### AIM
Copy every line of the listing below, keeping each word and mark unchanged.

####

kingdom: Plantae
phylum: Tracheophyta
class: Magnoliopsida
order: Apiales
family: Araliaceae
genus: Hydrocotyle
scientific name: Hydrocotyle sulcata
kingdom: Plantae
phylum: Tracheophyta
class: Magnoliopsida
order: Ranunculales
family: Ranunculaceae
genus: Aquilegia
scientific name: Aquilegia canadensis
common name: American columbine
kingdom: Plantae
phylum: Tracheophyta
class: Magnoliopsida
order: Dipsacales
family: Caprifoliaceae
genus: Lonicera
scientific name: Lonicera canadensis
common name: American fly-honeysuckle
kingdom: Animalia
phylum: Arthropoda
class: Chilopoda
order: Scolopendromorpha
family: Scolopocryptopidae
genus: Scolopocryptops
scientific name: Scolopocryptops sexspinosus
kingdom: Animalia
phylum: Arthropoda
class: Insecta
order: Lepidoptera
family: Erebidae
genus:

####

### FULL RESPONSE
kingdom: Plantae
phylum: Tracheophyta
class: Magnoliopsida
order: Apiales
family: Araliaceae
genus: Hydrocotyle
scientific name: Hydrocotyle sulcata
kingdom: Plantae
phylum: Tracheophyta
class: Magnoliopsida
order: Ranunculales
family: Ranunculaceae
genus: Aquilegia
scientific name: Aquilegia canadensis
common name: American columbine
kingdom: Plantae
phylum: Tracheophyta
class: Magnoliopsida
order: Dipsacales
family: Caprifoliaceae
genus: Lonicera
scientific name: Lonicera canadensis
common name: American fly-honeysuckle
kingdom: Animalia
phylum: Arthropoda
class: Chilopoda
order: Scolopendromorpha
family: Scolopocryptopidae
genus: Scolopocryptops
scientific name: Scolopocryptops sexspinosus
kingdom: Animalia
phylum: Arthropoda
class: Insecta
order: Lepidoptera
family: Erebidae
genus:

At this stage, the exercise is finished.